Le banche “green” sono già un ricordo: in un anno investiti 26 miliardi in gas e petrolio

Alla Cop26 di Glasgow, 95 big del credito mondiale hanno lanciato un’alleanza per l’ambiente. Ma da allora, gli impegni non sono stati rispettati

Altro che abbandono delle fonti fossili: quattro delle principali banche europee hanno investito nell’ultimo anno circa 20 miliardi di euro in progetti che favoriscono l’espansione dell’estrazione di petrolio e gas. La notizia di per sé non è nuova, se non fosse che questi istituti (le britanniche Hsbc e Barclays, la francese Bnp Paribas e la tedesca Deutsche Bank) erano tra i firmatari dell’accordo raggiunto all’ultima conferenza Onu sul clima, la Cop26 di di Glasgow, con cui 95 banche di tutto il mondo si sono impegnate a tagliare gli investimenti nei settori economici più inquinanti, energie fossili comprese.

L’impegno è stato siglato lo scorso aprile, ma a quanto pare è ancora troppo presto per passare dalle parole ai fatti. Oltre alle quattro banche già citate, come calcolato dal quotidiano britannico Guardian, i 95 firmatari dell’accordo hanno investito dalla Cop26 in poi ben 26 miliardi di euro tra prestiti e finanziamenti ad aziende che possiedono ampi piani di espansione nell’estrazione di combustibili non rinnovabili. Non proprio quello che si attendeva da un gruppo che si era autoribattezzato “Net–Zero Banking Alliance”. 

Il ruolo delle banche  

L’accordo di Glasgow era stato salutato con favore dagli ambientalisti. Come ricorda sempre il Guardian, l’abbandono dello sfruttamento dei combustibili fossili necessario per evitare un aumento della temperatura superiore a 1,5° rispetto ai livelli preindustriali, è un obiettivo arduo da raggiungere senza l’appoggio delle banche, ossia senza reindirizzare i loro lauti fondi di investimento verso un’economia meno inquinante.

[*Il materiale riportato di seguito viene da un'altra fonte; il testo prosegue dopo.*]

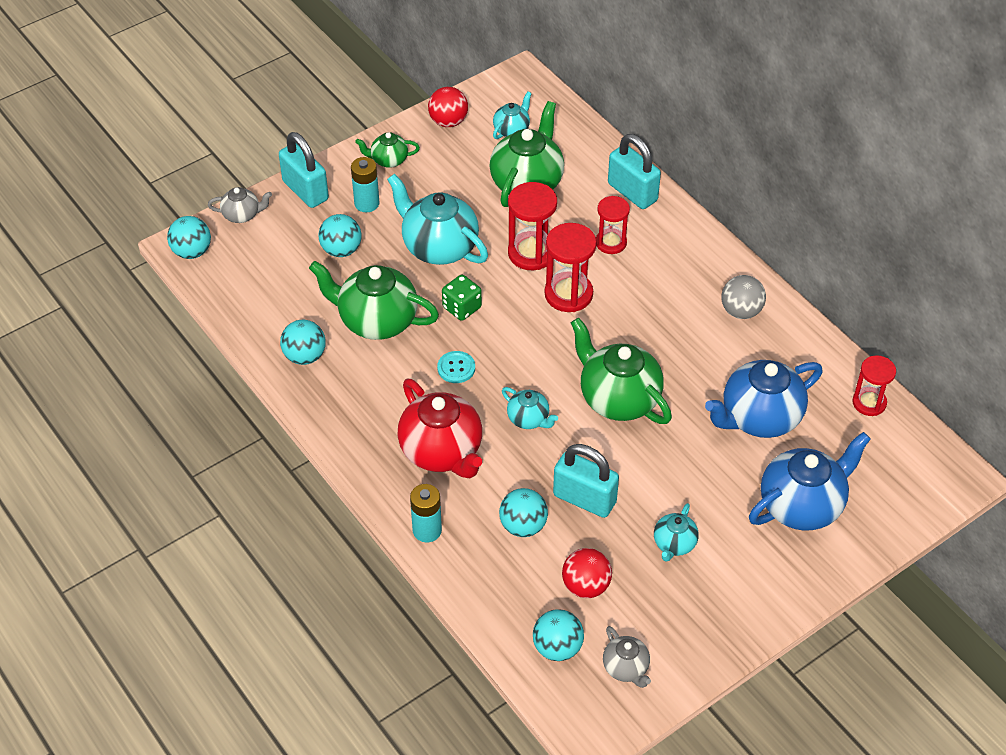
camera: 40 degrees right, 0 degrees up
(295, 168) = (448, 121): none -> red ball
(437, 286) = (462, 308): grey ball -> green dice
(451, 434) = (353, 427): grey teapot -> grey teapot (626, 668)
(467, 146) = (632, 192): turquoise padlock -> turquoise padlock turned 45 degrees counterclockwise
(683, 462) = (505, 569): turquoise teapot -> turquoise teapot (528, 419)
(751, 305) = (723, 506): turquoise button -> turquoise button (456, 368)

Perché è fallito l’accordo?

Alla base del mancato rispetto degli accordi troviamo, in primo luogo, la riluttanza degli azionisti nell’investire in titoli che, dopo un primo boom iniziale, hanno cominciato a generare incertezze alternando periodi di crescita positiva a momenti di netto ribasso.  A tal proposito, un rapporto della scorsa settimana di EY citato dal Guadian evidenzia come il 70% delle aziende britanniche affermi di aver incontrato perplessità da parte di investitori e azionisti circa i loro piani di riduzione delle emissioni.

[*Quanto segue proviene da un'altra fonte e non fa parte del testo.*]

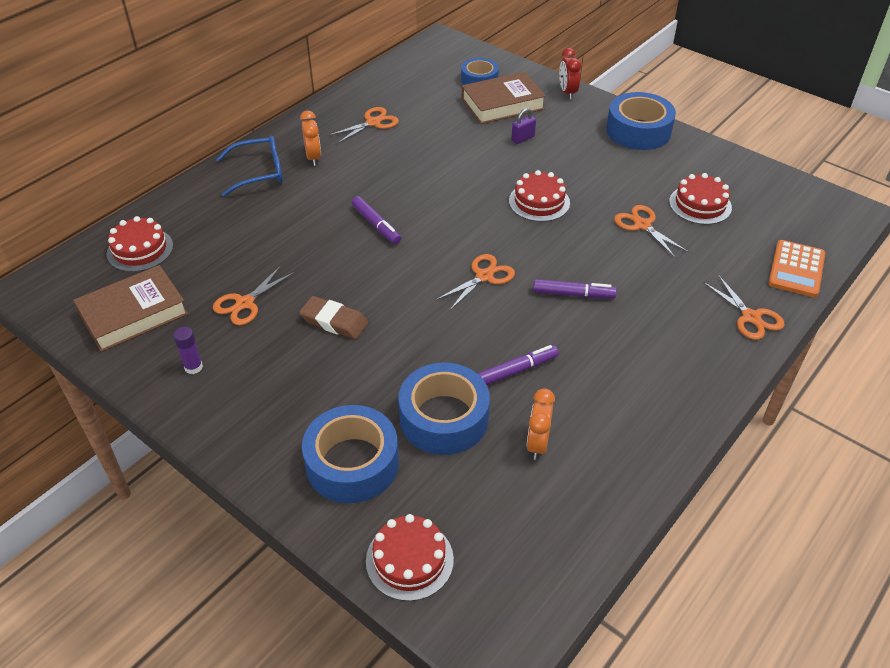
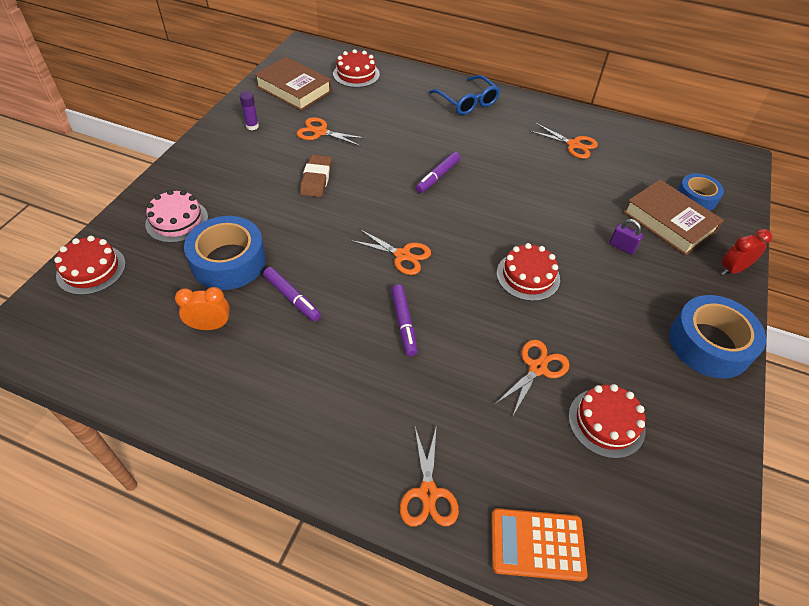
camera: 70 degrees right, 5 degrees up
(313, 157) = (503, 124): orange clock -> none
(352, 463) = (177, 221): blue tape -> pink cake
(751, 317) = (428, 493): orange scissors -> orange scissors turned 45 degrees counterclockwise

Un ulteriore motivo di resistenza, spiega Xavier Lerin, senior action manager di ShareAction, è costituito dalla convinzione che, riducendo gli investimenti su gas e petrolio, si rischi di alimentare ancora di più la crisi energetica che l’Europa sta affrontando in questi mesi, e che sta colpendo imprese ed economia. 

La tassonomia Ue

E più o meno la giustificazione che ha spinto la Commissione europea a “salvare” gas e nucleare con la cosiddetta tassonomia verde, un documento che di fatto indirizza i sempre più corposi fondi di investimento green verso i settori considerati più sostenibili per l’ambiente. Per Bruxelles, gas e nucleare sono fonti sostenibili. E con ogni probabilità gli Stati membri dell’Ue confermeranno questa impostazione.

Certo, come dicevamo c’è una grave crisi energetica da affrontare nell’immediato Ma come sottolinea Lerin, se non limitiamo il riscaldamento globale, la stessa economia che si vuole salvaguardare chiudendo un occhio (o più) sui fossili, “soffrirà di gravi impatti legati ai cambiamenti climatici”, con contraccolpi inevitabili “per le società energetiche, le banche e i loro investitori".